Frontend Architecture and the Illusion of Boundaries

Introduction

Recently I reviewed a proposal in our Angular codebase introducing domain-based folders and facades between domains.

On the surface, it makes sense:

  • split code into domains

  • avoid cross-domain imports

  • expose public APIs

  • use facades for communication

But it raised a deeper question:

Are we actually reducing complexity, or just adding structure to manage complexity created by our architecture?


Frontend vs Backend: Different Nature of Problems

Backend systems naturally fit Domain-Driven Design because they deal with:

  • business consistency

  • transactional boundaries

  • long-lived domain rules

  • data ownership

Frontend systems are fundamentally different.
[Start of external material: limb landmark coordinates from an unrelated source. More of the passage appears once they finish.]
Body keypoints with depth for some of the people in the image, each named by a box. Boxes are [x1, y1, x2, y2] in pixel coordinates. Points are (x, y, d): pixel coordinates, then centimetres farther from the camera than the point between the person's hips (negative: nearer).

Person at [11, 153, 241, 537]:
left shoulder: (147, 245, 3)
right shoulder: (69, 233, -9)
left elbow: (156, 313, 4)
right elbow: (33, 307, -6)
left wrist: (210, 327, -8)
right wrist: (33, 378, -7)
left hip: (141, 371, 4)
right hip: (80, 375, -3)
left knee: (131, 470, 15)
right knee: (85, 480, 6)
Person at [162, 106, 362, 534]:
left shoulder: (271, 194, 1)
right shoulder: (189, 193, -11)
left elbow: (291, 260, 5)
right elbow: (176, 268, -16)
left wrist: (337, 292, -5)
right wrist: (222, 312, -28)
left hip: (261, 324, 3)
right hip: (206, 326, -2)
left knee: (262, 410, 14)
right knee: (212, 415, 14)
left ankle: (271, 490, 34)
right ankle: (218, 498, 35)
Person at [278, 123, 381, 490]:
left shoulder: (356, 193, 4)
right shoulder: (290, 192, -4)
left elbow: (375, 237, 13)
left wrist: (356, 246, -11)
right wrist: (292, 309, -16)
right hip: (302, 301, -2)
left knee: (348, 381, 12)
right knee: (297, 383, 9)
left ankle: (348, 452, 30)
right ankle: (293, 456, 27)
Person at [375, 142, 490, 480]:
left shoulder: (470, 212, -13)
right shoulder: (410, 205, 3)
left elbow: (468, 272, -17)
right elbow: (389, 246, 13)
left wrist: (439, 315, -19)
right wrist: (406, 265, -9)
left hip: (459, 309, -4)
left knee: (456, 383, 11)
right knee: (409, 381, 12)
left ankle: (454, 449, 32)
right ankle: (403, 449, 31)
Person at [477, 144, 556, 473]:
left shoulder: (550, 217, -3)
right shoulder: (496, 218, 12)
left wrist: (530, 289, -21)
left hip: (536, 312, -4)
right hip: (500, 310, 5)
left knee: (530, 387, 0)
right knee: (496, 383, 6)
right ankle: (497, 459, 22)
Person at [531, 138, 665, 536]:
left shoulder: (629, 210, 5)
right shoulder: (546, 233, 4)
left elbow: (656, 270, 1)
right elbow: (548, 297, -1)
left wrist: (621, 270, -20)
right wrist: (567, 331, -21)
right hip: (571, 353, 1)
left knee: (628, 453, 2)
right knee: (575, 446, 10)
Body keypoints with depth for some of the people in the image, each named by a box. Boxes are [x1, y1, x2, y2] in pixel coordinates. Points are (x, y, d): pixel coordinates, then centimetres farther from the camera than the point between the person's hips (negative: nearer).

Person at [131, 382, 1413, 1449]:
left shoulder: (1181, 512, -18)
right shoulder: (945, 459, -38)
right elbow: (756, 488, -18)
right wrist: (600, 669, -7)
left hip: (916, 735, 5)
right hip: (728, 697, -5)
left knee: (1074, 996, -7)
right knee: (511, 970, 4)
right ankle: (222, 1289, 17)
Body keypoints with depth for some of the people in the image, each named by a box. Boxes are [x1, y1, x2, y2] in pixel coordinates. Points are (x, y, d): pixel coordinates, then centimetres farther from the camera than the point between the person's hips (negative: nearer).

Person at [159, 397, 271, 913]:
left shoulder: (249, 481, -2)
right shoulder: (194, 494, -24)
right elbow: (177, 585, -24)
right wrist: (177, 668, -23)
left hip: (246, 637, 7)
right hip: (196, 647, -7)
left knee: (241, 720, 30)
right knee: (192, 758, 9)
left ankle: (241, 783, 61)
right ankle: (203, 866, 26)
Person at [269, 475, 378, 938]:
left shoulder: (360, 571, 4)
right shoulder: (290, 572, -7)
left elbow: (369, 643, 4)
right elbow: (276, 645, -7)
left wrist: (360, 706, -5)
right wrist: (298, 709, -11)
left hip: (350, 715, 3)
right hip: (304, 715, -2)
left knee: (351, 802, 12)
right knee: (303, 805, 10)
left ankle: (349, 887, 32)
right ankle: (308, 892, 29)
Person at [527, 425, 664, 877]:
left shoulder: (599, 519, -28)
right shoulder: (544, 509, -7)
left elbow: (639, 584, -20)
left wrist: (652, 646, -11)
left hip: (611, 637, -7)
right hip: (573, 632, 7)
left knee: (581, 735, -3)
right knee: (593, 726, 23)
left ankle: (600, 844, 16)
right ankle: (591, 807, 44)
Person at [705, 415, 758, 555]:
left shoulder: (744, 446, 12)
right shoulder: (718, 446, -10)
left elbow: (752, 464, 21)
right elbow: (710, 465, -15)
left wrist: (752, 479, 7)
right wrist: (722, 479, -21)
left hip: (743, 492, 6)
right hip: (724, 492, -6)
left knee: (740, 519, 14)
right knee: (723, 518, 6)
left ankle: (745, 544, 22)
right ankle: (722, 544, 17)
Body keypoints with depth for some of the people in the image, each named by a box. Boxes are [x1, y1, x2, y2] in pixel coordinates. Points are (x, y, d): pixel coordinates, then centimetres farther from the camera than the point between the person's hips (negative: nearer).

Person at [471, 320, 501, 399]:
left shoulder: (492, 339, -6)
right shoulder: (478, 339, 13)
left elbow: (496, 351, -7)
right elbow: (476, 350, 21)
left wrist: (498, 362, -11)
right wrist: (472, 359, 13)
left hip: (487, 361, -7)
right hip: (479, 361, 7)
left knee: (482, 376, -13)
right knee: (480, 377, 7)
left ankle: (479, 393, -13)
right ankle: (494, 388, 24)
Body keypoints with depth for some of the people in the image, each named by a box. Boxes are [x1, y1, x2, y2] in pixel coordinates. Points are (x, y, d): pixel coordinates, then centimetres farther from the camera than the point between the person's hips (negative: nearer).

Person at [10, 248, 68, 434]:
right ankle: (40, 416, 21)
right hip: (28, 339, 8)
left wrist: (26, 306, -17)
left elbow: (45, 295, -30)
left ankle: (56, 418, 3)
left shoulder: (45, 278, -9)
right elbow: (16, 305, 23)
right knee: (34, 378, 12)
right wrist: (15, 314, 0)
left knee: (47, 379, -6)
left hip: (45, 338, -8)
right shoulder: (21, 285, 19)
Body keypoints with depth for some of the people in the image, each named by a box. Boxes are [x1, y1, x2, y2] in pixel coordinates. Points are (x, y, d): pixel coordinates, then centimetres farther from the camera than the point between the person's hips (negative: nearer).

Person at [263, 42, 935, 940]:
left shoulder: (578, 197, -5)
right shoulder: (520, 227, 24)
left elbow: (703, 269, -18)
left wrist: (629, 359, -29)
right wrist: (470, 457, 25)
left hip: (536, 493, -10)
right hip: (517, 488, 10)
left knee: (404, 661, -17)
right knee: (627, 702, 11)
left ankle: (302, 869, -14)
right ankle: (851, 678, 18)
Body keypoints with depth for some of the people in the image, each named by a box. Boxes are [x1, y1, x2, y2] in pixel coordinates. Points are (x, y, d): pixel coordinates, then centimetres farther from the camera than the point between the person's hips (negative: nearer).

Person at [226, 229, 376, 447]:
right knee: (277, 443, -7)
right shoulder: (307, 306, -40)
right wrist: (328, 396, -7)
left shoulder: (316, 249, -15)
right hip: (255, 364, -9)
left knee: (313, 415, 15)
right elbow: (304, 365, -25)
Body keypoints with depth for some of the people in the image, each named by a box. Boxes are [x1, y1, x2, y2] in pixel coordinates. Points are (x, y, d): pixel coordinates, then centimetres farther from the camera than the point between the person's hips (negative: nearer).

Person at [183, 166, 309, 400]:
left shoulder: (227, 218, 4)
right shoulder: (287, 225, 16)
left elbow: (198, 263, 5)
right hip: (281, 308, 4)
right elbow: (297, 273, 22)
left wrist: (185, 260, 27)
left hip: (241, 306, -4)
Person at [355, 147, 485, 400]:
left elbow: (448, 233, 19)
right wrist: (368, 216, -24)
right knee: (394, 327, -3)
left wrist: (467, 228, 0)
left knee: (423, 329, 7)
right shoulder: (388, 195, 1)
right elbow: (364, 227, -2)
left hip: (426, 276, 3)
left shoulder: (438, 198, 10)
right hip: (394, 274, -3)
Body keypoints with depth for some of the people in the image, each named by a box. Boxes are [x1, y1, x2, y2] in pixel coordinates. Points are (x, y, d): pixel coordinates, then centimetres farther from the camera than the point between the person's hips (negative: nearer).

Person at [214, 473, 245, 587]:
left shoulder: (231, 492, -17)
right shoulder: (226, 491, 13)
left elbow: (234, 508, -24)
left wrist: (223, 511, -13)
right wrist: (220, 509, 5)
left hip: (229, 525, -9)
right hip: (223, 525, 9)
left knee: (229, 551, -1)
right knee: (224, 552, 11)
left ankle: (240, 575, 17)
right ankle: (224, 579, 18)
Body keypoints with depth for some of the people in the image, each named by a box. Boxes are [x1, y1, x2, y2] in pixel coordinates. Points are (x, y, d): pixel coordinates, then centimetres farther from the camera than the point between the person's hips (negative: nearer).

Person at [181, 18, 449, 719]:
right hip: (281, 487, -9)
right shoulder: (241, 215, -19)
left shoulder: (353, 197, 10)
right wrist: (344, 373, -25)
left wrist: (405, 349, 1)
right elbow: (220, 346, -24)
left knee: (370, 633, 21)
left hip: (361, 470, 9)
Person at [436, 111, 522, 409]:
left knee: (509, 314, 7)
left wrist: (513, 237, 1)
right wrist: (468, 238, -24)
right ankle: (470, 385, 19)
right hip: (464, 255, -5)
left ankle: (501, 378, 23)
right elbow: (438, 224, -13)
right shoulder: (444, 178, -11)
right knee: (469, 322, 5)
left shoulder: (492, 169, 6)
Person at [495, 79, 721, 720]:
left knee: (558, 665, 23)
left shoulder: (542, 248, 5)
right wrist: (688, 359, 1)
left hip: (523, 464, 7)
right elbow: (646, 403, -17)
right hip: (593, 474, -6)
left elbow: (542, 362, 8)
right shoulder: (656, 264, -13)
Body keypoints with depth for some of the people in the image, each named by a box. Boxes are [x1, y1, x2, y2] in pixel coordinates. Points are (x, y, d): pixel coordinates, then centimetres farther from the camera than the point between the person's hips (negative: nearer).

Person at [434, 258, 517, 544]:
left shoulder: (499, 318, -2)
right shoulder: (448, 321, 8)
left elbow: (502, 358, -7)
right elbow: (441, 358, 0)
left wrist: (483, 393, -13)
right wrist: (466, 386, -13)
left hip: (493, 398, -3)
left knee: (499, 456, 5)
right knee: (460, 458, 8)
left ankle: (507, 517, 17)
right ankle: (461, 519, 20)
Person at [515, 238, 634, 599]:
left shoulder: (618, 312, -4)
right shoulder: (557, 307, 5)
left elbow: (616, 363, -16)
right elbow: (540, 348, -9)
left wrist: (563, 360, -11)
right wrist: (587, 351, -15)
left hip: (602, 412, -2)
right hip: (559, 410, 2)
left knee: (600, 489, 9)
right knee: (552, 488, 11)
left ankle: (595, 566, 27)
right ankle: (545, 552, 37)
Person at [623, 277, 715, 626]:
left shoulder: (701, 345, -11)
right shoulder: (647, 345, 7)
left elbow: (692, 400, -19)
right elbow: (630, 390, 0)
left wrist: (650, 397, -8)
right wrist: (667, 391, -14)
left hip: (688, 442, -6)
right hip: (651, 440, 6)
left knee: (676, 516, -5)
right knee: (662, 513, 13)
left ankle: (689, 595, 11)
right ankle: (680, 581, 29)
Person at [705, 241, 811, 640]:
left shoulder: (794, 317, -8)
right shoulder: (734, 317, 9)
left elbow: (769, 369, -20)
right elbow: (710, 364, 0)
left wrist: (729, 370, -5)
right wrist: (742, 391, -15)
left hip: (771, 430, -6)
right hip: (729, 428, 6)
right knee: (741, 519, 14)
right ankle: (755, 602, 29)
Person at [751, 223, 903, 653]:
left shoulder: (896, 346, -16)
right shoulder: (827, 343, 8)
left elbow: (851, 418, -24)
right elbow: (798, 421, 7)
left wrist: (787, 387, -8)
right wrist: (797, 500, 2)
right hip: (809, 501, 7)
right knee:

They are:

  • user-flow driven

  • interaction-driven

  • UI composition driven

  • rapidly changing with UX

A single user journey often spans multiple backend domains:

  • account

  • payments

  • address

  • notifications

But to the user, it is still one flow.

This difference matters more than we usually admit.


A Concrete Example: Cross-Domain Flow in Angular

Take a simple flow:

A user applies for a new card and updates their mailing address during the process.

In a domain-split Angular architecture, this is typically divided into:

  • Card domain

  • Customer domain

Now Card needs to trigger an update in Customer.

Because direct access is discouraged, we introduce:

  • a Customer facade

  • an interface contract

  • an implementation hidden behind store/effects/services

So the flow becomes:

1
2
3
4
Card Domain
-> Customer Facade Interface
-> Customer Facade Implementation
-> State / Effects / API

A simple user intent becomes a multi-layered coordination chain.


Why This Feels Strange in React

To React developers, this often feels unnecessary.

Not because cross-feature dependencies don’t exist — they absolutely do — but because React tends to handle them differently.

Instead of introducing:

  • domain facades

  • interface contracts

  • global orchestration layers

React relies more on:

  • component composition

  • local state ownership

  • direct capability usage through hooks

Dependencies are handled through composition, not architectural indirection.


The Real Question

This leads to a more important question:

If the dependency already exists in the user flow, what do we actually gain by wrapping it in facades and domain boundaries?

We are not removing coupling.

We are:

  • formalizing it

  • layering it

  • redistributing it across abstractions

So the real question becomes:

If coupling is unavoidable in frontend flows, should we organize the system around domains at all — or around user flows instead?


The Microservice Parallel

This feels very similar to microservices.

Many systems moved from monoliths to microservices believing:

the monolith is the problem

But often the real issue was:

  • poor modularization

  • unclear boundaries

  • tight coupling

So complexity was not reduced — it was moved across boundaries.

Frontend architecture can fall into the same pattern:

  • domains

  • facades

  • interfaces

  • orchestration layers

We may end up managing complexity instead of reducing it.


Conclusion: Boundaries Should Follow Workflows

I still believe modularization matters.

But frontend systems are not primarily domain systems — they are workflow systems.

They optimize for:

  • interaction, not consistency

  • composition, not strict boundaries

  • user flows, not domain purity

In many cases, workflow or feature-level boundaries are more natural than backend-style domain boundaries.

Good frontend architecture should reduce coordination cost and improve composability — not introduce layers that only exist to manage existing layers.